9 F3d 109 Roland v. Johnson

9 F.3d 109

Neal W. ROLAND, Plaintiff-Appellant,
v.
Perry JOHNSON, Thomas Phillips, Dale Foltz, and Bernie
Toland, Defendants-Appellees.

No. 92-1559.

United States Court of Appeals, Sixth Circuit.

Oct. 21, 1993.

NOTICE: Sixth Circuit Rule 24(c) states that citation of unpublished dispositions is disfavored except for establishing res judicata, estoppel, or the law of the case and requires service of copies of cited unpublished dispositions of the Sixth Circuit.

Before: KEITH, NELSON and RYAN, Circuit Judges.

PER CURIAM.

1

The plaintiff in this case, Neal W. Roland, was the prevailing party in a hotly contested civil rights action. In Roland v. Johnson, No. 91-1460 (6th Cir. September 4, 1992) (unpublished), we affirmed an order awarding Mr. Roland approximately $150,000 in attorney fees. That award covered services provided through February of 1990.

2

In August of 1991 Mr. Roland submitted a supplemental fee application to the district court. Claiming that his lawyers had devoted an additional 488.7 hours to the case since February of the preceding year--a claim that was documented in appropriate detail--Mr. Roland requested additional fees of $66,037.50. He also sought $4,785.31 in additional expenses.

3

Disposing of the application without a hearing, the district court awarded the full $4,785.31 requested for expenses.

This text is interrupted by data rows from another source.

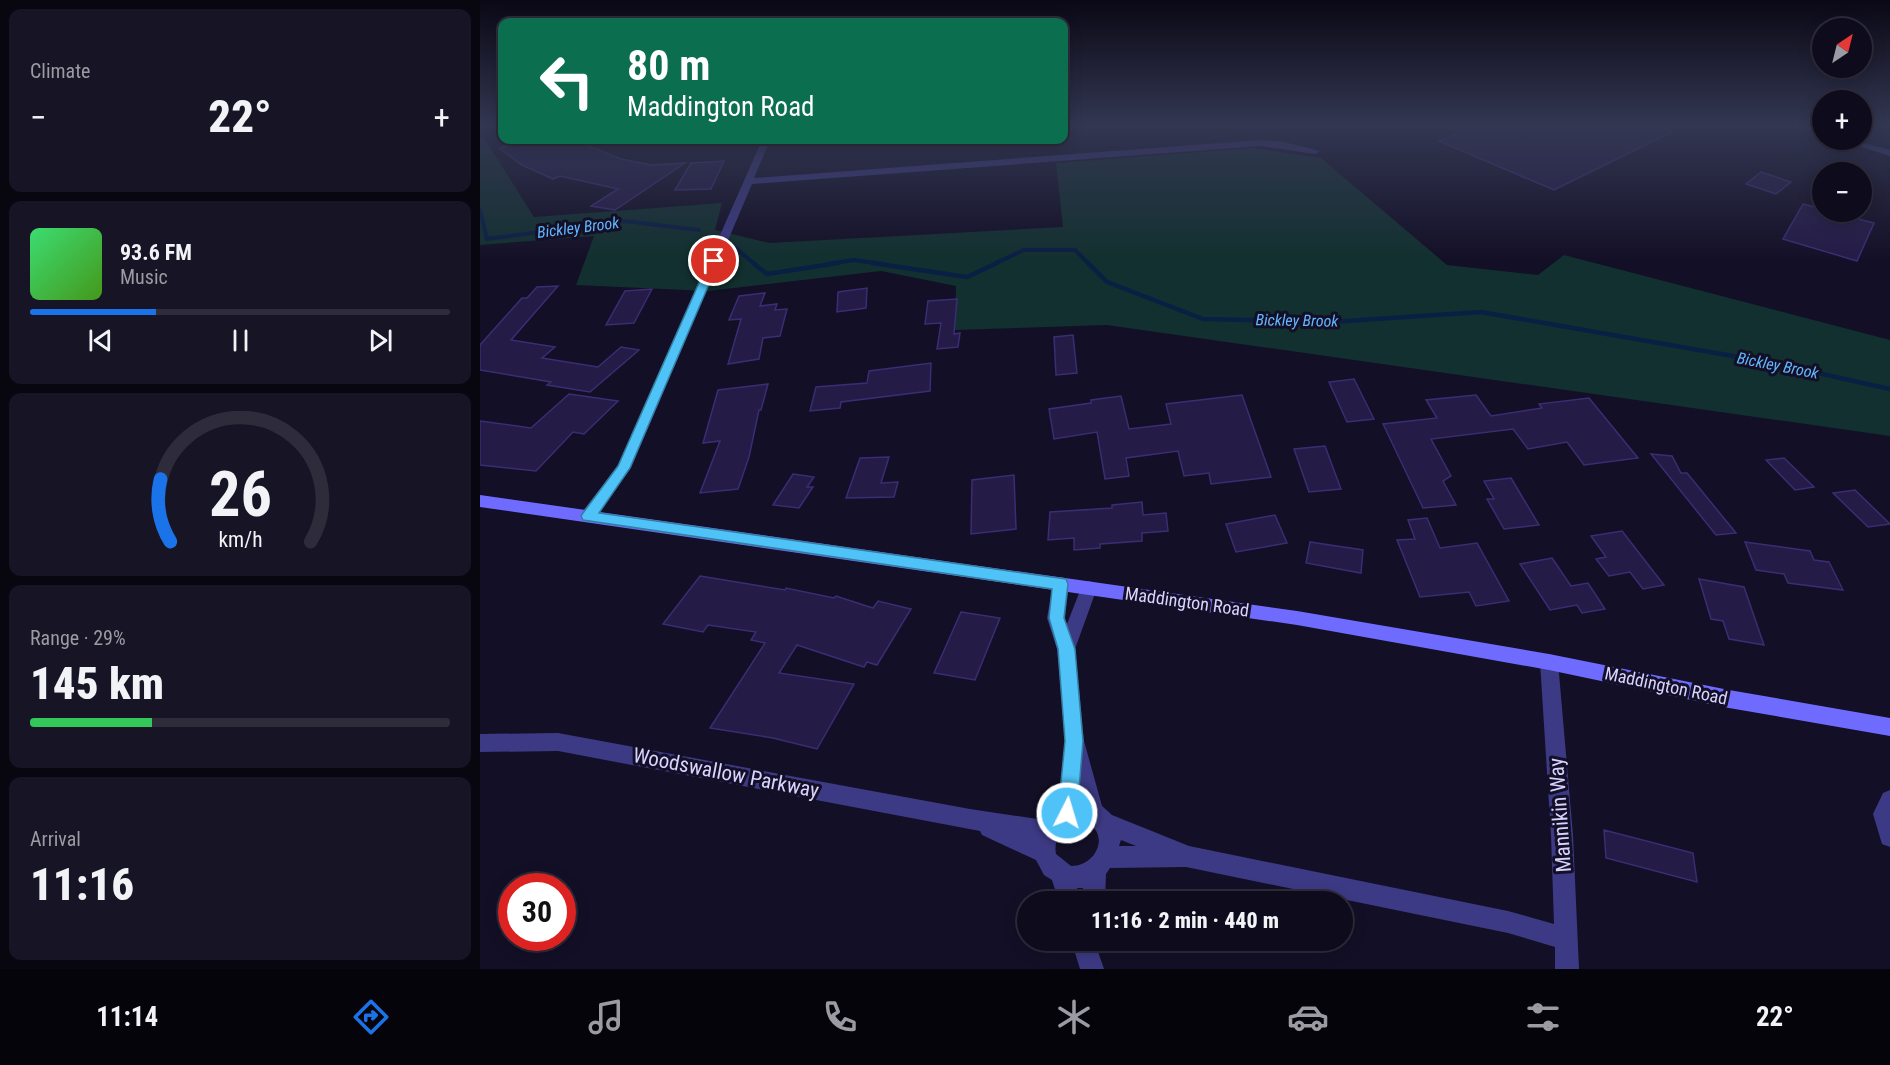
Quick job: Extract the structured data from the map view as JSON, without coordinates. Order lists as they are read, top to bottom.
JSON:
{
  "streets": {
    "main road": ["Maddington Road"],
    "street": ["Woodswallow Parkway", "Mannikin Way"]
  },
  "crossings": [
    ["Maddington Road", "Mannikin Way"]
  ],
  "water": ["Bickley Brook"],
  "north": "top right",
  "page": {
    "tile": [
      "Climate",
      ["Range · 29%", "145 km"],
      ["Arrival", "11:16"]
    ],
    "map_buttons": ["+", "−"],
    "turn": ["80 m", "Maddington Road"],
    "heat": ["−", "22°", "+"],
    "song": ["93.6 FM", "Music"],
    "limit": "30",
    "trip": "11:16 · 2 min · 440 m",
    "tabs": ["11:14", "22°"],
    "gauge": ["26", "km/h"]
  }
}
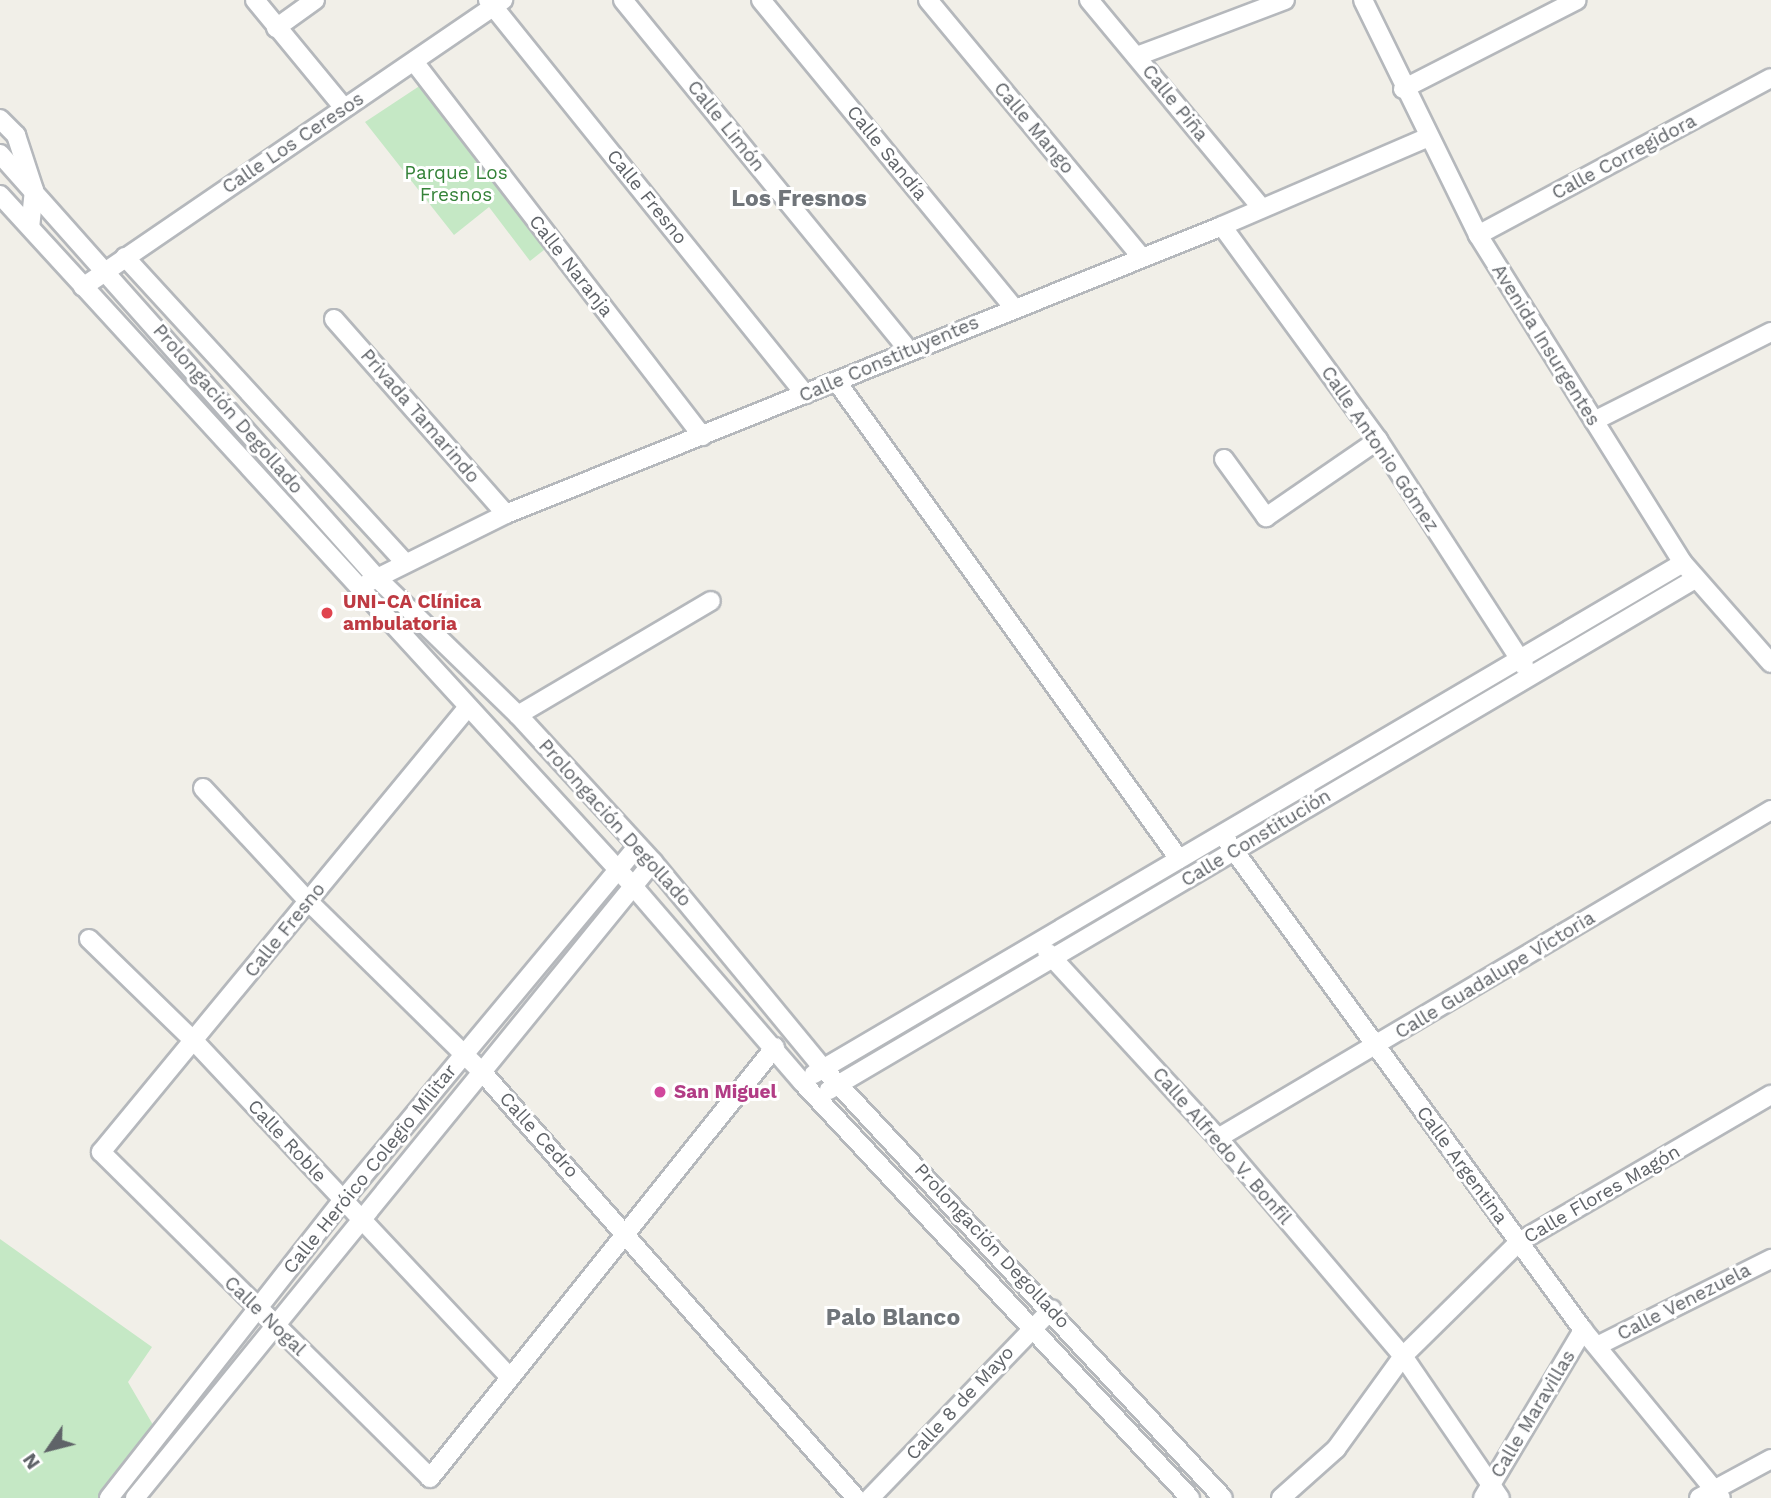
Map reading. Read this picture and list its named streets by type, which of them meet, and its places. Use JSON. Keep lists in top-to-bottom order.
{
  "streets": {
    "street": [
      "Calle Piña",
      "Calle Limón",
      "Calle Mango",
      "Calle Los Ceresos",
      "Calle Sandía",
      "Calle Corregidora",
      "Calle Fresno",
      "Calle Naranja",
      "Avenida Insurgentes",
      "Calle Constituyentes",
      "Prolongación Degollado",
      "Privada Tamarindo",
      "Calle Antonio Gómez",
      "Calle Constitución",
      "Calle Guadalupe Victoria",
      "Calle Cedro",
      "Calle Roble",
      "Calle Alfredo V. Bonfil",
      "Calle Argentina",
      "Calle Heróico Colegio Militar",
      "Calle Flores Magón",
      "Calle Venezuela",
      "Calle Nogal",
      "Calle 8 de Mayo",
      "Calle Maravillas"
    ]
  },
  "crossings": [
    ["Calle Piña", "Calle Constituyentes"],
    ["Calle Limón", "Calle Constituyentes"],
    ["Calle Mango", "Calle Constituyentes"],
    ["Calle Los Ceresos", "Calle Fresno"],
    ["Calle Los Ceresos", "Calle Naranja"],
    ["Calle Los Ceresos", "Prolongación Degollado"],
    ["Calle Sandía", "Calle Constituyentes"],
    ["Calle Corregidora", "Avenida Insurgentes"],
    ["Calle Fresno", "Calle Constituyentes"],
    ["Calle Fresno", "Prolongación Degollado"],
    ["Calle Fresno", "Calle Cedro"],
    ["Calle Fresno", "Calle Roble"],
    ["Calle Fresno", "Calle Nogal"],
    ["Calle Naranja", "Calle Constituyentes"],
    ["Avenida Insurgentes", "Calle Constituyentes"],
    ["Avenida Insurgentes", "Calle Constitución"],
    ["Calle Constituyentes", "Prolongación Degollado"],
    ["Calle Constituyentes", "Privada Tamarindo"],
    ["Calle Constituyentes", "Calle Antonio Gómez"],
    ["Calle Constituyentes", "Calle Constitución"],
    ["Prolongación Degollado", "Calle Constitución"],
    ["Prolongación Degollado", "Calle Heróico Colegio Militar"],
    ["Prolongación Degollado", "Calle 8 de Mayo"],
    ["Calle Antonio Gómez", "Calle Constitución"],
    ["Calle Constitución", "Calle Alfredo V. Bonfil"],
    ["Calle Constitución", "Calle Argentina"],
    ["Calle Guadalupe Victoria", "Calle Alfredo V. Bonfil"],
    ["Calle Guadalupe Victoria", "Calle Argentina"],
    ["Calle Cedro", "Calle Heróico Colegio Militar"],
    ["Calle Roble", "Calle Heróico Colegio Militar"],
    ["Calle Roble", "Calle Nogal"],
    ["Calle Alfredo V. Bonfil", "Calle Flores Magón"],
    ["Calle Alfredo V. Bonfil", "Calle Maravillas"],
    ["Calle Argentina", "Calle Flores Magón"],
    ["Calle Argentina", "Calle Venezuela"],
    ["Calle Argentina", "Calle Maravillas"],
    ["Calle Heróico Colegio Militar", "Calle Nogal"]
  ],
  "districts": ["Los Fresnos", "Palo Blanco"],
  "parks": ["Parque Los Fresnos"],
  "places": ["UNI-CA Clínica ambulatoria", "San Miguel"],
  "north": "bottom left"
}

The court concluded that the time spent by the plaintiff's lawyers was excessive, however, and allowed only 188 hours. Compensation was awarded for the 188 hours at the same hourly rates approved earlier, except that the rate for the lead attorney was increased (by 15 percent) to $115 per hour. The total amount of the supplemental fee award was $19,850.

4

Mr. Roland has appealed the supplemental award. He contends that the district court abused its discretion in declining to hold a hearing on the matter, in establishing hourly rates that were unreasonably low, and in disallowing more than 300 of the hours claimed.

5

We cannot say that the court abused its discretion in fixing the compensation of the lead attorney at $115 per hour or in adhering to the same hourly rates previously accepted for the plaintiff's other attorneys. It is doubtless true, as was stated at oral argument, that the firm with which these attorneys are associated has higher overhead costs than do other practitioners. As noted in the opinion we issued last year, however, the burden of the plaintiff's fees falls on the shoulders of the taxpayers. The taxpayers should not be asked to pay hourly rates exceeding those at which adequate representation could be obtained from lawyers--including lawyers with lower overhead--within the relevant community. We did not abdicate our reviewing responsibilities in accepting the trial court's hourly rate determinations last year, and the logic of last year's opinion compels the conclusion that we should refrain from second-guessing the somewhat more generous set of rate determinations at issue now.

6

The district court said that it was "frankly shocked" by the number of attorney hours spent on the matters to which the supplemental fee request pertained. It is clear that properly documented hours may be disallowed insofar as they are found to be excessive, but it is equally clear that "if the district court rejects counsel's tabulation, it must identify the hours rejected and specify with particularity the reasons for their rejection." Glass v. Secretary of Health and Human Services, 822 F.2d 19, 22 (6th Cir.1987). The court "must not only articulate findings of fact and conclusions of law regarding the inclusion of hours amounting to the fee awarded, but those regarding the exclusion of hours as well." Id. (emphasis in original.) See also Coulter v. Tenn., 805 F.2d 146 (6th Cir.1986), cert. denied, 482 U.S. 914 (1987), and Northcross v. Brd. of Educ., 611 F.2d 624 (6th Cir.1979), cert. denied, 447 U.S. 911 (1980).

7

These requirements have not been met here. We cannot tell, from the materials before us, which particular hours were allowed by the district court and which were disallowed. The lack of specificity renders this award, like the award in Northcross, "virtually unreviewable." 611 F.2d at 637.

8

Proper completion of the task confronting the district court will be facilitated, we believe, if the court gives counsel for Mr. Roland an opportunity to explain the fee request at an oral hearing. The decision as to whether such a hearing should be held lies within the sound discretion of the district court, but given the history of this case to date we believe that a hearing would be helpful to all concerned.

9

The order appealed from is AFFIRMED in part and REVERSED in part, and the matter is REMANDED for further proceedings not inconsistent with this opinion.